** Start Records supplied **

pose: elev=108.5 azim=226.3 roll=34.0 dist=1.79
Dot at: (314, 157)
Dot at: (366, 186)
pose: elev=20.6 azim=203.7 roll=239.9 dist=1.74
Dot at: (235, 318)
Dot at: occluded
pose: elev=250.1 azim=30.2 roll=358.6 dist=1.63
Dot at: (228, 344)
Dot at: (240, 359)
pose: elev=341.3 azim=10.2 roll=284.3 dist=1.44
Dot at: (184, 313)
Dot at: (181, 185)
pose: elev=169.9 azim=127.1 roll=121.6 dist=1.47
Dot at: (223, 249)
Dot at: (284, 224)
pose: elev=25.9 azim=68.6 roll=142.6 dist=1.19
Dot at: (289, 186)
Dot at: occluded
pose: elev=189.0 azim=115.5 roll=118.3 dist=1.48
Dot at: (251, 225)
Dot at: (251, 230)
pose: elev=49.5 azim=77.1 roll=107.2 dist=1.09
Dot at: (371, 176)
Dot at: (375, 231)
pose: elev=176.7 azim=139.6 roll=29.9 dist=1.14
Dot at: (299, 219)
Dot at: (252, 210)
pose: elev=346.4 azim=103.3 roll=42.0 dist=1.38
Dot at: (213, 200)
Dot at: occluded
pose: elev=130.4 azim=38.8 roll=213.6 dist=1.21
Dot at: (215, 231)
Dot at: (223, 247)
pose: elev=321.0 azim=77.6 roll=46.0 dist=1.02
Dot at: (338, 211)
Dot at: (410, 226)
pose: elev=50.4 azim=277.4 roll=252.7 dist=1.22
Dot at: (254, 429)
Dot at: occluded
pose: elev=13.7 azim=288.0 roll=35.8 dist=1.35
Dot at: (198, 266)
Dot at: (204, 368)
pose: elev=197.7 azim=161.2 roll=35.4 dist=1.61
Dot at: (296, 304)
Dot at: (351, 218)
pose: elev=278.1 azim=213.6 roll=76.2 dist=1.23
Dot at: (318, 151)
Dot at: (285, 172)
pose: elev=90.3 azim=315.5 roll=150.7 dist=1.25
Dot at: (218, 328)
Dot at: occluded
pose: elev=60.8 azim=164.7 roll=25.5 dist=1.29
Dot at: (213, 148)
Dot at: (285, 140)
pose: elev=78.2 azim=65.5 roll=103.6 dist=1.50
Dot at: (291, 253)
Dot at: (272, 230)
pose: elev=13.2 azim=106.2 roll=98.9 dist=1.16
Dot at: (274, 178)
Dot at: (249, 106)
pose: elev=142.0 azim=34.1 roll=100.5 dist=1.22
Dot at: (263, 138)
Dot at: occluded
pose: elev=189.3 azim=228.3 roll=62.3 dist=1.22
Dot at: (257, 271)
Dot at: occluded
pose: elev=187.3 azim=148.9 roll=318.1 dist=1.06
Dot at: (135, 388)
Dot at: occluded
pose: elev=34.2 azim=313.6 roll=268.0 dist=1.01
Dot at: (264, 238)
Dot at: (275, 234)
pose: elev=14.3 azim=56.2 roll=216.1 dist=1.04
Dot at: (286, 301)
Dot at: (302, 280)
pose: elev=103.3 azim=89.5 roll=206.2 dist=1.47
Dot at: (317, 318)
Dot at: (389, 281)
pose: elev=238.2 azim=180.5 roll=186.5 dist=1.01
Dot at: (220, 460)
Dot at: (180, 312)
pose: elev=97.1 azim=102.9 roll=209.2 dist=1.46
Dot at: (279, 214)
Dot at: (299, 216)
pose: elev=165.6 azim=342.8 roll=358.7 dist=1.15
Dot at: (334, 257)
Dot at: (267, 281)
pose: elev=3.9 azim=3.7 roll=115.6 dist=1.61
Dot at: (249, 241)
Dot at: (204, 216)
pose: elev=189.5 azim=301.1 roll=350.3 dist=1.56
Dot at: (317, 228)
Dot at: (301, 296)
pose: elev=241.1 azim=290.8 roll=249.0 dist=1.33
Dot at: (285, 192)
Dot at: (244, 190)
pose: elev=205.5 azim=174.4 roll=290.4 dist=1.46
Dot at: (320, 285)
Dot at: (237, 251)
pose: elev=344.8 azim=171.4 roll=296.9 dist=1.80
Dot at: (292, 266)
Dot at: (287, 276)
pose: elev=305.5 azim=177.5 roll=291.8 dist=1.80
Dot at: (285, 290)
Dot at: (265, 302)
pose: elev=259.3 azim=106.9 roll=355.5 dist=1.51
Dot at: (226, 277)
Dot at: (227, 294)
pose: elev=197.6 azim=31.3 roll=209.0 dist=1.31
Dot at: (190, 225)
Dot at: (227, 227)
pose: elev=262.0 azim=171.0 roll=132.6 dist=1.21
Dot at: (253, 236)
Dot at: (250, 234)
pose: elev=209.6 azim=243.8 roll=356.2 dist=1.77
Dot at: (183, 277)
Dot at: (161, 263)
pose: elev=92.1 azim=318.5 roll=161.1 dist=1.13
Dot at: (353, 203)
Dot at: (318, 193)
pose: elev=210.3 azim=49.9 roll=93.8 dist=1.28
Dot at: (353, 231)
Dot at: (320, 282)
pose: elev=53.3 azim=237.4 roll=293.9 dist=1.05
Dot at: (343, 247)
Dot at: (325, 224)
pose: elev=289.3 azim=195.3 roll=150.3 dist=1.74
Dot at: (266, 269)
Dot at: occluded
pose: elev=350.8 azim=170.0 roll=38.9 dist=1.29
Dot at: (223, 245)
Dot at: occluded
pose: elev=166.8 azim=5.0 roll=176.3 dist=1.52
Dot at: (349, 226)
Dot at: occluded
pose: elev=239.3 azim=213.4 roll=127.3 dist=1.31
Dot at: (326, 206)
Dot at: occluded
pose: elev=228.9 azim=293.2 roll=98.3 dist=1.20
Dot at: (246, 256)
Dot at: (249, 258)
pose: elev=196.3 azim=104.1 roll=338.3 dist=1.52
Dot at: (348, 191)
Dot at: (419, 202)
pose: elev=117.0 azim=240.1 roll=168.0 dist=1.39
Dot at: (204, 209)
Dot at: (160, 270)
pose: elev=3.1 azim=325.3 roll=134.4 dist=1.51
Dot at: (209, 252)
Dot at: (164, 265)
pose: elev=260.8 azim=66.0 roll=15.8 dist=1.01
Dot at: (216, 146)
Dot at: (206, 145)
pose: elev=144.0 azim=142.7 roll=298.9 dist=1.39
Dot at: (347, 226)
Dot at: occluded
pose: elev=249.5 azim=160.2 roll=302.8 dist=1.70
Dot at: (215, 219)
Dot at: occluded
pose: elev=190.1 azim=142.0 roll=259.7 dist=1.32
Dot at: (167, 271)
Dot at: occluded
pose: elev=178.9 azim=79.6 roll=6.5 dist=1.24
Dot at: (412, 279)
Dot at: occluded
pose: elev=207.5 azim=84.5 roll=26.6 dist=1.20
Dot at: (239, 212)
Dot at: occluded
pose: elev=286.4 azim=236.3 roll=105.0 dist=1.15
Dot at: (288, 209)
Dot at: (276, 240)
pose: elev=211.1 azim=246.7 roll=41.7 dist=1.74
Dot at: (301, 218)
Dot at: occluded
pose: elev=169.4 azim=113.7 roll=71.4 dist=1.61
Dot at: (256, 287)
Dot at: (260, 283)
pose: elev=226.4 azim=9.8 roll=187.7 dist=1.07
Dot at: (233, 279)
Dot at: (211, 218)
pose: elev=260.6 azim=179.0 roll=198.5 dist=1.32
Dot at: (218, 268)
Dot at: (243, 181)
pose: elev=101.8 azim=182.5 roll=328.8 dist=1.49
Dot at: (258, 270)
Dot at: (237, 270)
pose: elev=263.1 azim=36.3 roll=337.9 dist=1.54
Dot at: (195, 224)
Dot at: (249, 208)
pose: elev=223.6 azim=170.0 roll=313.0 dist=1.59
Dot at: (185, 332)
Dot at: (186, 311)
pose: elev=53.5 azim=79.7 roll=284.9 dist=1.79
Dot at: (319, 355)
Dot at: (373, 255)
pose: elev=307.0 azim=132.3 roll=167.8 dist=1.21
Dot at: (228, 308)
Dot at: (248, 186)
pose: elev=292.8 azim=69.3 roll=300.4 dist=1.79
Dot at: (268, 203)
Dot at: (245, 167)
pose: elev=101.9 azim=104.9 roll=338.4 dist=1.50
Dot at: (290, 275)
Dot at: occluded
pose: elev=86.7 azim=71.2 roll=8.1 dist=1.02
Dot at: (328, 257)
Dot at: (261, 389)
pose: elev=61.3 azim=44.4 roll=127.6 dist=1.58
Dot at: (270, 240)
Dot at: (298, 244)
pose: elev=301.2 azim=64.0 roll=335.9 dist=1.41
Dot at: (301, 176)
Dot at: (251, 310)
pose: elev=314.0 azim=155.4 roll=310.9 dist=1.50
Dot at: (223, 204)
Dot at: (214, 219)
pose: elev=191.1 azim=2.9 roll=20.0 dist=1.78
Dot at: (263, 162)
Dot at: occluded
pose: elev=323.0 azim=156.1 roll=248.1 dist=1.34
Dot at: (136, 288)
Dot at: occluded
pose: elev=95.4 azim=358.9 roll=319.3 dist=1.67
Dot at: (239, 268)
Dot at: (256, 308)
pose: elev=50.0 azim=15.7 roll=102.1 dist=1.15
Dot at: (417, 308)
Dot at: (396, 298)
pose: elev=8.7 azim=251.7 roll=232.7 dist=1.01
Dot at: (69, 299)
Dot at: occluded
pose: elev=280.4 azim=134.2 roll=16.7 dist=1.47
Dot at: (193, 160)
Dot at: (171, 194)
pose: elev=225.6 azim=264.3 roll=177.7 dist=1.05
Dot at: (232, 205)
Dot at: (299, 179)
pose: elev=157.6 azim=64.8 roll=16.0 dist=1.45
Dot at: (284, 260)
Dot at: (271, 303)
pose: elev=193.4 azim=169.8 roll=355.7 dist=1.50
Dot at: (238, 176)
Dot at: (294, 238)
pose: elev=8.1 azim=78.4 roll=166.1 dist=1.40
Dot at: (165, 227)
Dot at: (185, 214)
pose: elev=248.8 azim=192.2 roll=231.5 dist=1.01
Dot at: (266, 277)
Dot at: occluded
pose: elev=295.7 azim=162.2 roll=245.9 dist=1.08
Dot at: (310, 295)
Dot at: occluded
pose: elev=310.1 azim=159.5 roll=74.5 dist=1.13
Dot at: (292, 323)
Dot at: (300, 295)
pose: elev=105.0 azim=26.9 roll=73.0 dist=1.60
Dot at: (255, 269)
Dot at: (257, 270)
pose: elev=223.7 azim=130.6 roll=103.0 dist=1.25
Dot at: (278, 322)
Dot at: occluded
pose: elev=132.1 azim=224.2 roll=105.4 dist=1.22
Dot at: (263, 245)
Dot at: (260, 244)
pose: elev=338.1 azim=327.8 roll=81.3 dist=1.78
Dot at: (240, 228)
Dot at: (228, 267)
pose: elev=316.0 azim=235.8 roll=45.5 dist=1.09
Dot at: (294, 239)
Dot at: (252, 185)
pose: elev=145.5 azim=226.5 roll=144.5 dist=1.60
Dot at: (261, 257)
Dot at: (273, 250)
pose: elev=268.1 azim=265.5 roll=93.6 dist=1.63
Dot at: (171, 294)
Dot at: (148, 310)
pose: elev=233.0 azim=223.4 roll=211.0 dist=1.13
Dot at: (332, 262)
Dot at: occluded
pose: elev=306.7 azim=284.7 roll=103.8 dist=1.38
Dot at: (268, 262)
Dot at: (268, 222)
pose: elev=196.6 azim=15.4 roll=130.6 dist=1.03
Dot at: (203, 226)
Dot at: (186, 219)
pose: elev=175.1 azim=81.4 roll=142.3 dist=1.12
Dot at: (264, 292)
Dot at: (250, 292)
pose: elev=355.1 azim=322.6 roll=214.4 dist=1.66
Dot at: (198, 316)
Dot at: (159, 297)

** End Records supplied **

= Task objective =
Print the lines of the records above, starting at the line containing "pose: elev=346.4 azim=103.3" and ending at the line containing "Dot at: (302, 280)", and reproduce each one without any change.

= Solution =
pose: elev=346.4 azim=103.3 roll=42.0 dist=1.38
Dot at: (213, 200)
Dot at: occluded
pose: elev=130.4 azim=38.8 roll=213.6 dist=1.21
Dot at: (215, 231)
Dot at: (223, 247)
pose: elev=321.0 azim=77.6 roll=46.0 dist=1.02
Dot at: (338, 211)
Dot at: (410, 226)
pose: elev=50.4 azim=277.4 roll=252.7 dist=1.22
Dot at: (254, 429)
Dot at: occluded
pose: elev=13.7 azim=288.0 roll=35.8 dist=1.35
Dot at: (198, 266)
Dot at: (204, 368)
pose: elev=197.7 azim=161.2 roll=35.4 dist=1.61
Dot at: (296, 304)
Dot at: (351, 218)
pose: elev=278.1 azim=213.6 roll=76.2 dist=1.23
Dot at: (318, 151)
Dot at: (285, 172)
pose: elev=90.3 azim=315.5 roll=150.7 dist=1.25
Dot at: (218, 328)
Dot at: occluded
pose: elev=60.8 azim=164.7 roll=25.5 dist=1.29
Dot at: (213, 148)
Dot at: (285, 140)
pose: elev=78.2 azim=65.5 roll=103.6 dist=1.50
Dot at: (291, 253)
Dot at: (272, 230)
pose: elev=13.2 azim=106.2 roll=98.9 dist=1.16
Dot at: (274, 178)
Dot at: (249, 106)
pose: elev=142.0 azim=34.1 roll=100.5 dist=1.22
Dot at: (263, 138)
Dot at: occluded
pose: elev=189.3 azim=228.3 roll=62.3 dist=1.22
Dot at: (257, 271)
Dot at: occluded
pose: elev=187.3 azim=148.9 roll=318.1 dist=1.06
Dot at: (135, 388)
Dot at: occluded
pose: elev=34.2 azim=313.6 roll=268.0 dist=1.01
Dot at: (264, 238)
Dot at: (275, 234)
pose: elev=14.3 azim=56.2 roll=216.1 dist=1.04
Dot at: (286, 301)
Dot at: (302, 280)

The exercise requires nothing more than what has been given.